─── Extract provided ───
Love Life (2020–…): Season 2, Episode 1 - Episode #2.1 - full transcript

[upbeat music]

♪ ♪

narrator: There is no destiny.

There are no soulmates.

There is no "one."

And yet it could be said
that the core

of human concern
is a desire to connect.

♪ ♪

Upon further exploration
of this phenomenon,

it becomes clear
that there is only so much

one can glean from
examining a single life.

- Tequila!

- Congratulation,
you're married!

- Yeah!
For now.

[pulsing dance music]


narrator: Because for every
choice that subject makes,

someone else is out there

charting an entirely
different course.

- Bulleit rocks.

narrator: Marcus Watkins
had always adapted

as a means of survival,
carefully constructing

chameleonic variations
of himself

in order to present
a certain facade to the world.

As a result, his own impulses
were often shrouded

in a fog of

- What's up, nerd?
- Hey, babe.

Sorry, it's Keely.

Josh has been all over me to
get something good out of her.

- Finish that shit
so we can dance.

- Yeah, totally.
Just give me one second.

♪ ♪

- All right!

[indistinct laughter
and chatter]

♪ ♪

- You gotta get them
to stop putting you

on those influencer books.
─── Data lines ───
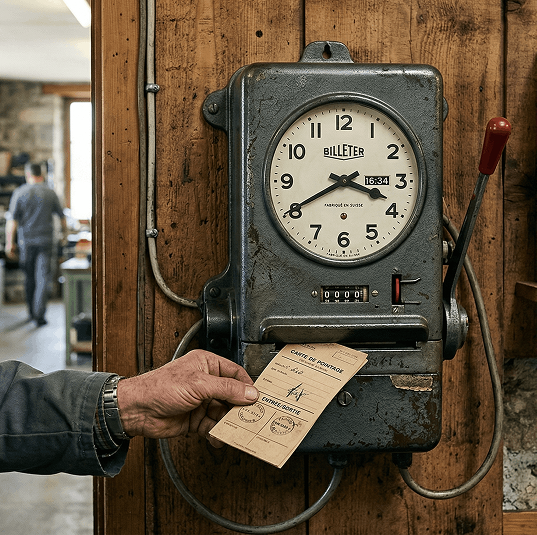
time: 3:40
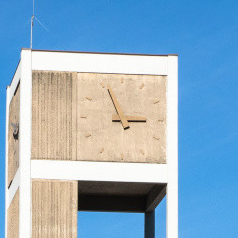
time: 2:55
───
## Challenges
[1] In the transcript, why does the narrator say there is only so much to be learned from examining a single life?
[2] Reproduce, without alteration, the portion of the transcript between "chameleonic variations" and "- Hey, babe.", inclusive.

## Task responses
[1] For every choice that subject makes, someone else is out there charting an entirely different course. One life therefore cannot show the full picture of the human desire to connect.

[2]
chameleonic variations
of himself

in order to present
a certain facade to the world.

As a result, his own impulses
were often shrouded

in a fog of

- What's up, nerd?
- Hey, babe.